3) Skyline Vertical Solutions

4) myStaffingCRM

5) Hippamatic

The teams came with wonderful ideas that the advisors helped convert into a XRM based solution. The results were amazing to see. In 4 days, these teams had to build a POC and create a business model presentation. The work started at 9 AM in the morning and went till 11 PM in the night.  And in some cases, the teams stayed up all night to get their work done.

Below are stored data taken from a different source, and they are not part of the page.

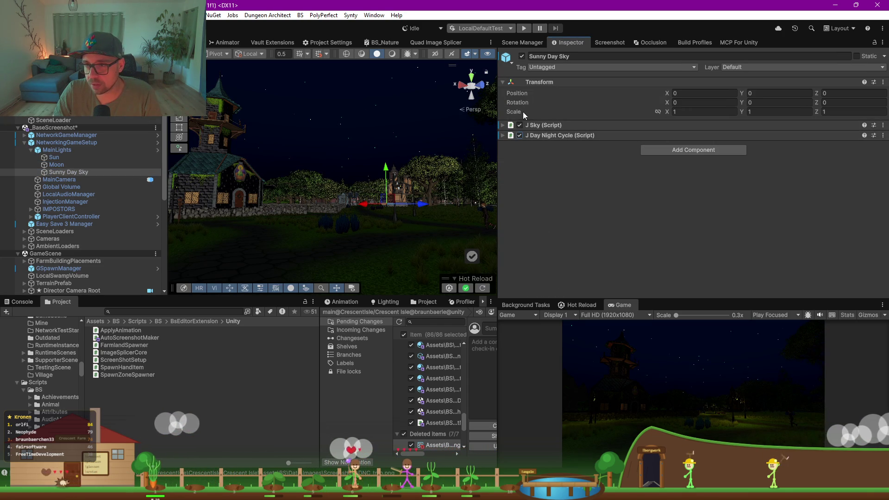
pyautogui.click(522, 56)
pyautogui.click(521, 56)
pyautogui.click(522, 56)
pyautogui.click(522, 56)
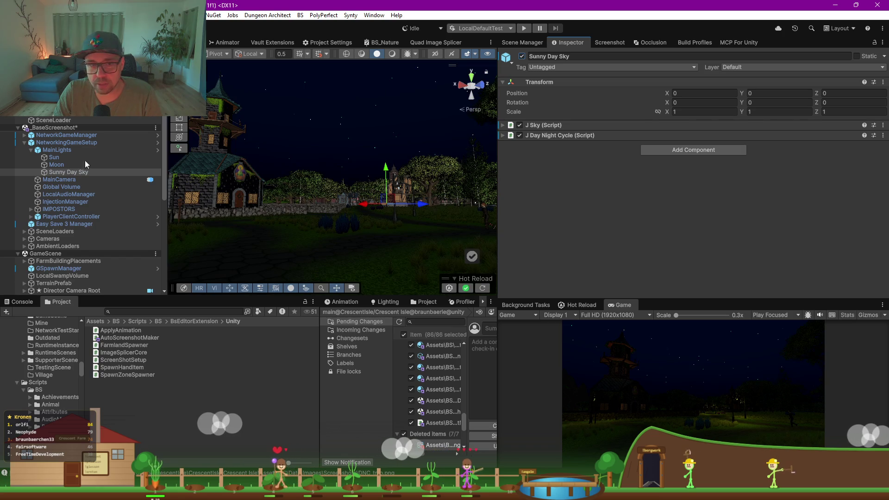
# Step: Briefly disable and re-enable MainLights, then return to the AutoScreenshotMaker code
pyautogui.click(57, 150)
pyautogui.click(523, 59)
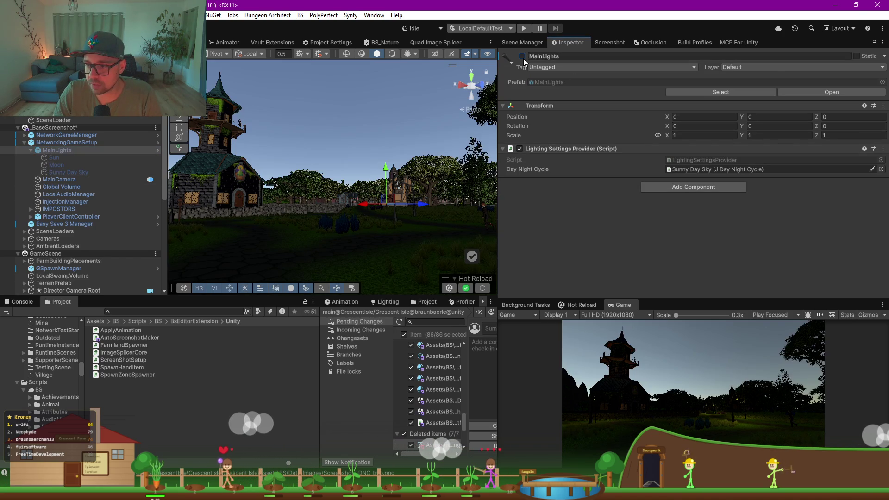
pyautogui.click(524, 58)
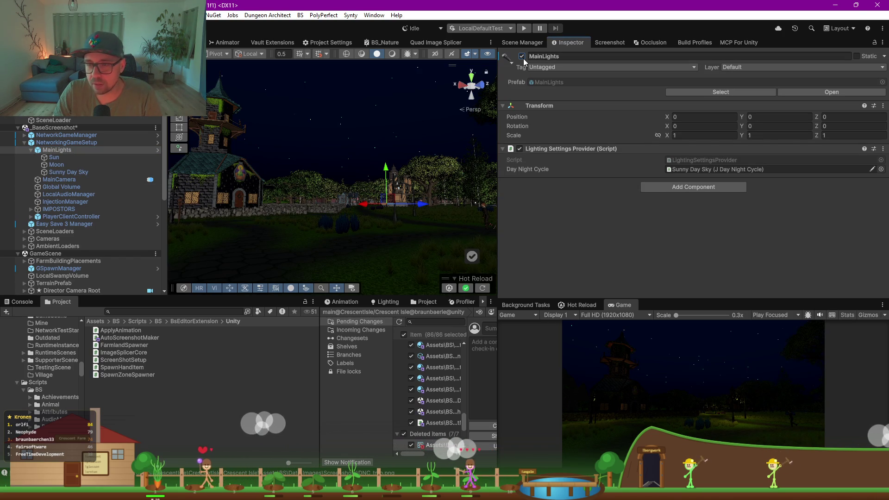
pyautogui.click(65, 171)
pyautogui.click(54, 150)
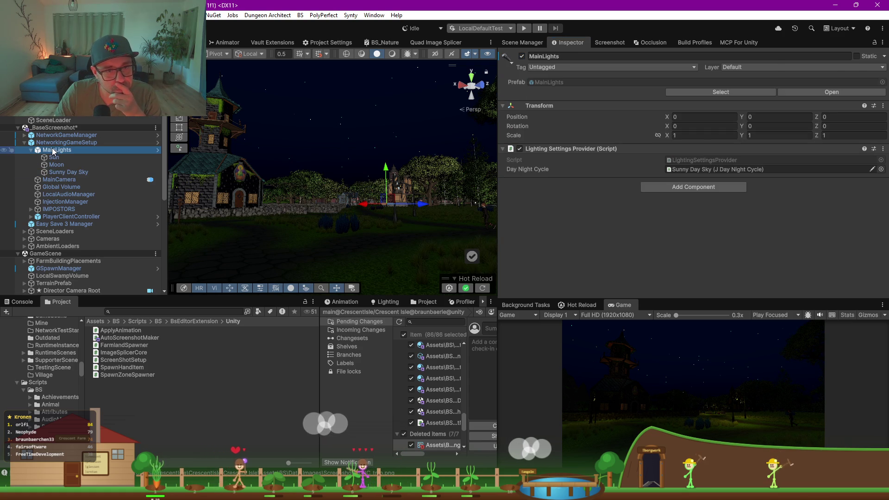
pyautogui.moveTo(630, 491)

Proteans provided support from the offshore. The role of Proteans was to help these teams build their solution. This is one of the most challenging experiences i have had i.e. to help build 5 solutions at the same time with the help of the offshore software team in just 3 days. It required tremendous agility, dedication and patience from everybody involved, both onsite and offshore. The team at Proteans India worked 2 continuous days trying to meet the needs of the participating teams. That was an herculean effort by the team there under the leadership of Paramdeep Kour and Sukhbir Kalsi.

It is not easy to develop a collaboration model and develop a software with the help of an offshore team in 4 days. All the advisors and the teams were patient, supportive and tremendously helpful. And the offshore team worked tirelessly round the clock to get the job done. Additional support was provided by Rich and Jason, architects at Microsoft to help resolve any issues.

In the end, it was a great experience. Everybody had lots of takeaways and some teams taking away some trophies too. For Proteans, both the incubation weeks have been tremendous learning experiences. Personally, it was a great experience for me to be there and be a part of the entire action. Thanks to the advisors, the teams, Sanjay and the team in India, I learnt a lot of things in just 4 days.